Transcribed page contents:
↓
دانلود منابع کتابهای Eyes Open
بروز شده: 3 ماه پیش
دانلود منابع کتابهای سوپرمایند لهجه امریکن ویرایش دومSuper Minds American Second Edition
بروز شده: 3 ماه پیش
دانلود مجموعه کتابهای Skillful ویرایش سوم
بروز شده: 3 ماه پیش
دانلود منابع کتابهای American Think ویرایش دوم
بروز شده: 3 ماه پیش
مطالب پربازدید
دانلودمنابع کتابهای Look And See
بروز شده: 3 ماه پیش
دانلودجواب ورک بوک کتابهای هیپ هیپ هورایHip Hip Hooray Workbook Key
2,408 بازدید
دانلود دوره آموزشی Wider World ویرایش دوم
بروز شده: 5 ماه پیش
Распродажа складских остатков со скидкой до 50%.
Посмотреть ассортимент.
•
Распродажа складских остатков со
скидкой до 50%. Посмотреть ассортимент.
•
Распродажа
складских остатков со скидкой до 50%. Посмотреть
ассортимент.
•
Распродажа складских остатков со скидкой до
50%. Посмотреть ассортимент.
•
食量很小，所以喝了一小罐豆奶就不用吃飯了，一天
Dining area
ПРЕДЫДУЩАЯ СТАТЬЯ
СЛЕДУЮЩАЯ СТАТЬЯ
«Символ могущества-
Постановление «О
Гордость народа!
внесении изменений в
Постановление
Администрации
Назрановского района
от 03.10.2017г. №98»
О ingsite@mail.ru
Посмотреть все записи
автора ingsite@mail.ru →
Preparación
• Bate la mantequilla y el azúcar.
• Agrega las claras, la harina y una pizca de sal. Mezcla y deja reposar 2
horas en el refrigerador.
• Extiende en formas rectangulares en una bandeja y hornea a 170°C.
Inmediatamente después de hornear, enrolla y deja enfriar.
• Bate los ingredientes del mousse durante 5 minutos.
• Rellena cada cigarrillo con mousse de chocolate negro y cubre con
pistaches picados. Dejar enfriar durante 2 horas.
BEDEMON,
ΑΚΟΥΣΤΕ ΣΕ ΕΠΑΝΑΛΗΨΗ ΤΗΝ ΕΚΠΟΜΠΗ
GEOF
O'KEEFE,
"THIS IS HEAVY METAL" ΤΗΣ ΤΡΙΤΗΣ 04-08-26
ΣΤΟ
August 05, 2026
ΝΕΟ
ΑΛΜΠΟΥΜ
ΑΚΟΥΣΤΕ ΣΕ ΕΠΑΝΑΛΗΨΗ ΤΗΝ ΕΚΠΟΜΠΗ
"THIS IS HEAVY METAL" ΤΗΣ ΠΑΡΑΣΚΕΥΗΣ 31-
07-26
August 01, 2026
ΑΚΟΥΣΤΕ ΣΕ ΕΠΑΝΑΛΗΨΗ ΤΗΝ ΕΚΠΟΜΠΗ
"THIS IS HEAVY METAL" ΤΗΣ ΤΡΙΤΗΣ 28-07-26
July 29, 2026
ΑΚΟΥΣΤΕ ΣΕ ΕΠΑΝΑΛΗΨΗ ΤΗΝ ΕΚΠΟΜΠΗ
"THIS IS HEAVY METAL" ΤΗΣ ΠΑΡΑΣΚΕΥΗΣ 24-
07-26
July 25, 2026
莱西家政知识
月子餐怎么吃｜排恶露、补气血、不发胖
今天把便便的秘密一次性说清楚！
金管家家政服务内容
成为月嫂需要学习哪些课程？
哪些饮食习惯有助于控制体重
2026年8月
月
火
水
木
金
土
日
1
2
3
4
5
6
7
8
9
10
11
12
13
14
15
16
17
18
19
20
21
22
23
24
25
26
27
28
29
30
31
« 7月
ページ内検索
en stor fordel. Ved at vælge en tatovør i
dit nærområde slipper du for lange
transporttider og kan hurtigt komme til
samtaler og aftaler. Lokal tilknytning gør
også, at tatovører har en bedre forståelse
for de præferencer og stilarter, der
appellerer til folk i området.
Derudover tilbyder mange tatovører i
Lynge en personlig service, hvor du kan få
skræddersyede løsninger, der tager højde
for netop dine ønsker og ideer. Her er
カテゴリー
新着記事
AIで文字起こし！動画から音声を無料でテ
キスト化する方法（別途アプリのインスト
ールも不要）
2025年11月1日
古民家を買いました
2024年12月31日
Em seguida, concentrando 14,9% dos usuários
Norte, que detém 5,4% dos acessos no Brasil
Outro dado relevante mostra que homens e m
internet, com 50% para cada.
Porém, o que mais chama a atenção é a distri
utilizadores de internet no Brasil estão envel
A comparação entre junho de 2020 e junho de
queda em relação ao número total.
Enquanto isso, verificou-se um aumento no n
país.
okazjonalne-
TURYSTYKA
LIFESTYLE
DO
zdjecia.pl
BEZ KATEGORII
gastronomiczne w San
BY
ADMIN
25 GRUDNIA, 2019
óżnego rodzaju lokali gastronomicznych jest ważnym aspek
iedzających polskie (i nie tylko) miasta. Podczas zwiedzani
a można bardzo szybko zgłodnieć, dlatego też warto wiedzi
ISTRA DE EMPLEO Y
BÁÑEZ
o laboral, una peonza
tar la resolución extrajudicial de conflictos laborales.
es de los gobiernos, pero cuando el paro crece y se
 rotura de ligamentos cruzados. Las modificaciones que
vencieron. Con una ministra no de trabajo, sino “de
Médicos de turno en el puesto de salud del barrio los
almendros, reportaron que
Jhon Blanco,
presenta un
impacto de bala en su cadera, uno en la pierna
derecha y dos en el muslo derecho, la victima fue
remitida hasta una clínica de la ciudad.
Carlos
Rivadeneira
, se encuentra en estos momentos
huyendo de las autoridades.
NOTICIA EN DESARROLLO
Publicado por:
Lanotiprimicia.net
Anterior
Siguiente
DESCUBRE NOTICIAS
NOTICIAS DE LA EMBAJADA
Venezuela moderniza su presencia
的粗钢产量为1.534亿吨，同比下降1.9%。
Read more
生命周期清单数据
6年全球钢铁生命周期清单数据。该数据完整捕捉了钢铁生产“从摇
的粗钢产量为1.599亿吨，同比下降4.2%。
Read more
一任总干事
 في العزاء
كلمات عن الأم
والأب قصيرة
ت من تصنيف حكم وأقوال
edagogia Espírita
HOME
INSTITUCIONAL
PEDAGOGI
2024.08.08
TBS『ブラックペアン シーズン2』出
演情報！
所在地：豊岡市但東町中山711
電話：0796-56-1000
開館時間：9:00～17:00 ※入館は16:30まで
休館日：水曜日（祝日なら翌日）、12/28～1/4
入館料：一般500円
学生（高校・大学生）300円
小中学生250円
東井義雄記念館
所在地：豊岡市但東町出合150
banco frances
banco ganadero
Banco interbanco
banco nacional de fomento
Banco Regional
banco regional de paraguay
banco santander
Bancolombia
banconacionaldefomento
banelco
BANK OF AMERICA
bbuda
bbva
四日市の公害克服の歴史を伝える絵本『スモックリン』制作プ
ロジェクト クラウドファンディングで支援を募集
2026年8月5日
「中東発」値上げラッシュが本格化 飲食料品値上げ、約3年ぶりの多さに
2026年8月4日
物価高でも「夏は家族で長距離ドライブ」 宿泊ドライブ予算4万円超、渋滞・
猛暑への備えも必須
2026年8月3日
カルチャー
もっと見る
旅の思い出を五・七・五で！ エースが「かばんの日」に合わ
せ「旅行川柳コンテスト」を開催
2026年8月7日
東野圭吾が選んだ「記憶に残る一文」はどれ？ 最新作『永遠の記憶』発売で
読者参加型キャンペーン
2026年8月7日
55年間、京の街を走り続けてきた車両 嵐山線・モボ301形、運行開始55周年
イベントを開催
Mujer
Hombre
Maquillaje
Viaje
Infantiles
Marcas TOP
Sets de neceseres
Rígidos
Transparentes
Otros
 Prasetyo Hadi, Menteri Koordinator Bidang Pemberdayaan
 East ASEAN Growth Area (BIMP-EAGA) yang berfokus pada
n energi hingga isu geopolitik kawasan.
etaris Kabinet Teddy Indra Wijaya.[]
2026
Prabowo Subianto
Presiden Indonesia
↑
Reproduce the data word for word, everything from its first line down through the line with "July 29, 2026".

Task solution:
دانلود منابع کتابهای Eyes Open
بروز شده: 3 ماه پیش
دانلود منابع کتابهای سوپرمایند لهجه امریکن ویرایش دومSuper Minds American Second Edition
بروز شده: 3 ماه پیش
دانلود مجموعه کتابهای Skillful ویرایش سوم
بروز شده: 3 ماه پیش
دانلود منابع کتابهای American Think ویرایش دوم
بروز شده: 3 ماه پیش
مطالب پربازدید
دانلودمنابع کتابهای Look And See
بروز شده: 3 ماه پیش
دانلودجواب ورک بوک کتابهای هیپ هیپ هورایHip Hip Hooray Workbook Key
2,408 بازدید
دانلود دوره آموزشی Wider World ویرایش دوم
بروز شده: 5 ماه پیش
Распродажа складских остатков со скидкой до 50%.
Посмотреть ассортимент.
•
Распродажа складских остатков со
скидкой до 50%. Посмотреть ассортимент.
•
Распродажа
складских остатков со скидкой до 50%. Посмотреть
ассортимент.
•
Распродажа складских остатков со скидкой до
50%. Посмотреть ассортимент.
•
食量很小，所以喝了一小罐豆奶就不用吃飯了，一天
Dining area
ПРЕДЫДУЩАЯ СТАТЬЯ
СЛЕДУЮЩАЯ СТАТЬЯ
«Символ могущества-
Постановление «О
Гордость народа!
внесении изменений в
Постановление
Администрации
Назрановского района
от 03.10.2017г. №98»
О ingsite@mail.ru
Посмотреть все записи
автора ingsite@mail.ru →
Preparación
• Bate la mantequilla y el azúcar.
• Agrega las claras, la harina y una pizca de sal. Mezcla y deja reposar 2
horas en el refrigerador.
• Extiende en formas rectangulares en una bandeja y hornea a 170°C.
Inmediatamente después de hornear, enrolla y deja enfriar.
• Bate los ingredientes del mousse durante 5 minutos.
• Rellena cada cigarrillo con mousse de chocolate negro y cubre con
pistaches picados. Dejar enfriar durante 2 horas.
BEDEMON,
ΑΚΟΥΣΤΕ ΣΕ ΕΠΑΝΑΛΗΨΗ ΤΗΝ ΕΚΠΟΜΠΗ
GEOF
O'KEEFE,
"THIS IS HEAVY METAL" ΤΗΣ ΤΡΙΤΗΣ 04-08-26
ΣΤΟ
August 05, 2026
ΝΕΟ
ΑΛΜΠΟΥΜ
ΑΚΟΥΣΤΕ ΣΕ ΕΠΑΝΑΛΗΨΗ ΤΗΝ ΕΚΠΟΜΠΗ
"THIS IS HEAVY METAL" ΤΗΣ ΠΑΡΑΣΚΕΥΗΣ 31-
07-26
August 01, 2026
ΑΚΟΥΣΤΕ ΣΕ ΕΠΑΝΑΛΗΨΗ ΤΗΝ ΕΚΠΟΜΠΗ
"THIS IS HEAVY METAL" ΤΗΣ ΤΡΙΤΗΣ 28-07-26
July 29, 2026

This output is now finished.